----- Texte de lecture -----

Le Parti du peuple danois (PPD), conservateur et populiste, a remporté une belle victoire politique. A partir de ce mardi, le gouvernement danois rétablit les contrôles douaniers permanents aux frontières. Concrètement, le gouvernement va déployer un total de cinquante agents des douanes aux frontières du Danemark avec l'Allemagne et avec la Suède, pour un coût de 270 millions de couronnes (36 millions d'euros) par an. Mais, pour des raisons logistiques, les installations définitives et permanentes ne seront pas en place avant 2014. Le ministre des Impôts, Peter Christensen (libéral), a également annoncé que 48 agents supplémentaires seraient envoyés en renfort à l'occasion du Nouvel An.

Néanmoins, si cette mesure témoigne d'une volonté de repli sur soi, les conséquences économiques seraient minimes. Les contrôles visent seulement à limiter les fraudes et rendre le pays plus difficile d'accès aux contrebandiers. "Il est seulement question de contrôler le transport d'objets comme des armes et des drogues, et pas du tout de contrôler les identités des personnes ou leurs passeport, ni de rétablir les contrôles frontaliers à l'ancienne", a précisé la ministre des Affaires étrangères, Lene Espersen. Du coup, les entreprises françaises qui exportent au Danemark ne sont pas le moins du monde inquiètes. "Cette mesure n'aura absolument aucun impact pour les entreprises françaises, pour aucune entreprise de n'importe quel pays d'ailleurs. Quand on regarde de près, il n'y aura pas de taxes autres que celles qui existaient jusqu'à présent", indique-t-on à la Chambre de commerce franco-danoise, à Copenhague.

Portée symbolique

Malgré tout, la portée politique et symbolique d'une telle mesure est forte. Politiquement, elle confirme l'influence de l'extrême droite au Danemark, qui appuie le gouvernement de centre-droit depuis 2001 et qui ne cesse de réclamer un durcissement de la politique du pays à l'égard des étrangers. Avec la question des retraites, celle de l'immigration est le sujet de débat le plus brûlant dans le pays, soumis comme la plupart de ses voisins d'Europe du Nord à une montée des idées populistes dans l'opinion.

Symboliquement, le Danemark est le premier pays à concrétiser ses critiques contre Schengen en votant une mesure qui pourrait être contraire à l'esprit des accords signés en 1985 et entrés en vigueur dix ans plus tard. La Commission européenne s'en ait d'ailleurs émue depuis l'annonce du vote de cette loi, le 10 mai. "La Commission n'hésitera pas à intervenir si les fondements du projet européen sont remis en question", avait averti mi-mai le président de la Commission européenne, José Manuel Barroso.

----- Extrait de données -----

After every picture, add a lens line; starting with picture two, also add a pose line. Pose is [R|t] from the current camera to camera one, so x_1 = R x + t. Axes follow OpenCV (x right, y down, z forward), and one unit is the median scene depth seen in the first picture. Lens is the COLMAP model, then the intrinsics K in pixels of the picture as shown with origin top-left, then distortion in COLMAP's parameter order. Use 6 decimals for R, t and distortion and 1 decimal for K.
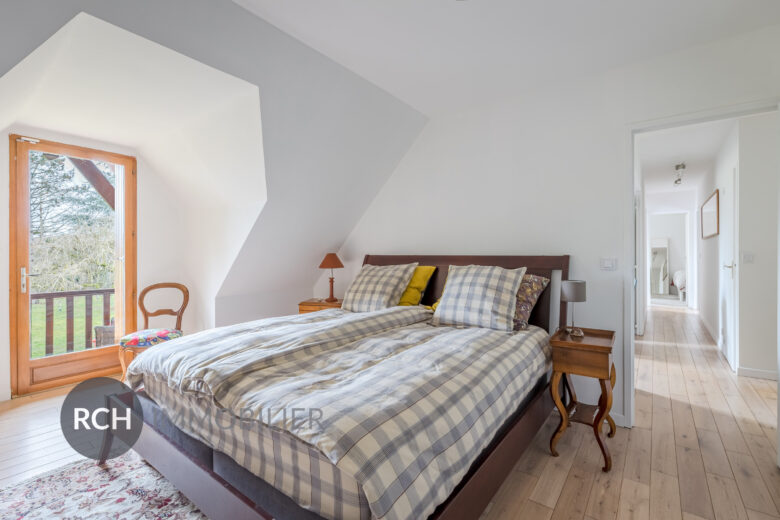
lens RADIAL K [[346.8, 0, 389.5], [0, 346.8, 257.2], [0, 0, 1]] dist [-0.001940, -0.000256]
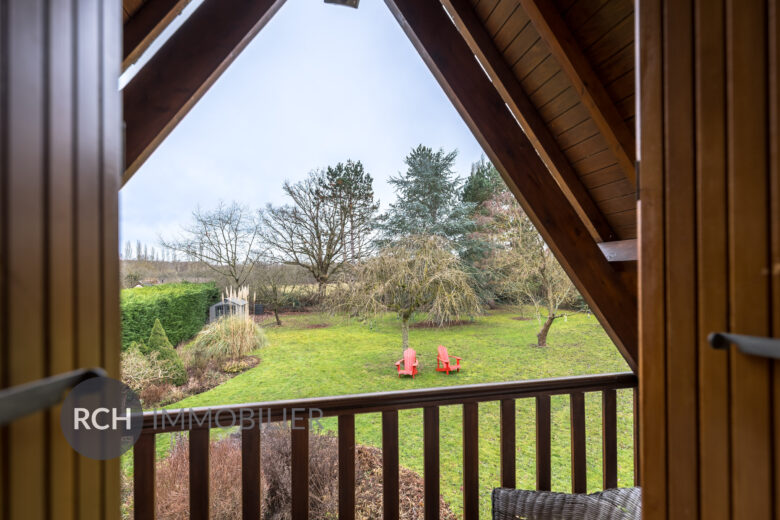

-----

## Mise en pratique
A - Dans le texte sur les contrôles douaniers danois, combien coûtera chaque année le déploiement des agents aux frontières ?
B - Reprenez le texte sur les contrôles douaniers danois et rédigez-en la suite après sa dernière phrase.

## Réponses à l'exercice
A - 270 millions de couronnes, soit 36 millions d'euros par an.

B -
En Allemagne, le grand voisin au sud du royaume danois, les réactions sont plutôt vives aux frontières rétablies par Copenhague. Le ministre aux Affaires européennes du Land de Hesse (région de Francfort) appelle ainsi au boykott touristique du Danemark. "Si le Danemark réintroduit juste au moment des vacances les contrôles aux frontières, je ne peux que conseiller de faire demi-tour et d'aller plutôt passer ses vacances en Autriche ou en Pologne", a déclaré ce responsable libéral, Jörg-Uwe Hahn, au quotidien populaire Bild Zeitung.

Sa collègue de parti, la ministre fédérale allemande de la Justice, Sabine Leutheusser-Schnarrenberger, avait indiqué le week-end dernier qu'elle "souhaite que la Commission européenne, en tant que gardienne des traités, vérifie la compatibilité de la décision danoise avec la législation européenne", qualifiant cette décision "de mauvais jour pour l'Europe".

Dès mai dernier, le ministre fédéral allemand de l'Intérieur, Hans-Peter Friedrich, pourtant du parti conservateur bavarois CSU très en pointe pour réclamer des mesures drastiques sur la sécurité intérieure, avait souligné "ne pouvoir accepter que Schengen soit sapé".

Pourtant, le Danemark n'est pas le seul pays à remettre en cause l'espace Schengen. Au printemps dernier, la France a tapé du poing sur la table, s'estimant submergée par l'arrivée  l'arrivée massive de migrants fuyant la Tunisie, l'Egypte ou la Libye. Le 24 juin dernier, les chefs d'Etat et de gouvernement des Vingt-sept ont appuyé un projet de réforme, visant à mieux contrôler les frontières extérieures de l'espace Schengen et à permettre un rétablissement des frontières internes dans des cas extrêmes. De quoi calmer la brouille naissante entre la France et l'Italie, qui voulait partager le "poids" de l'arrivée massive de migrants nord-africains.

Inquiétudes européennes

Au Danemark aussi, l'entrée en vigueur de cette mesure inquiète une partie de la population. Des voix s'élèvent pour contester son efficacité. L'opposition sociale-libérale, par la voix de l'ancienne parlementaire européenne Lone Dybkjaer, a fustigé une mesure "inutile et inefficace" pour contrôler la criminalité transfrontalière, et a soulevé les problèmes logistiques et économiques d'une telle décision, qui reviendrait selon elle à pénaliser les travailleurs pendulaires, ceux qui passent la frontière tous les jours pour venir travailler au Danemark depuis la Suède ou l'Allemagne. les opposants craignent surtout qu'une barrière symbolique soit tombée, et que le Danemark passe pour un pays replié sur lui-même. 

De plus, d'autres pays eurosceptiques pourraient en prendre de la graine. La Finlande en tête, qui s'était déjà distinguée en adoptant in extremis le plan de soutien au Portugal fin mai, et qui se montre très critique envers l'espace Schengen.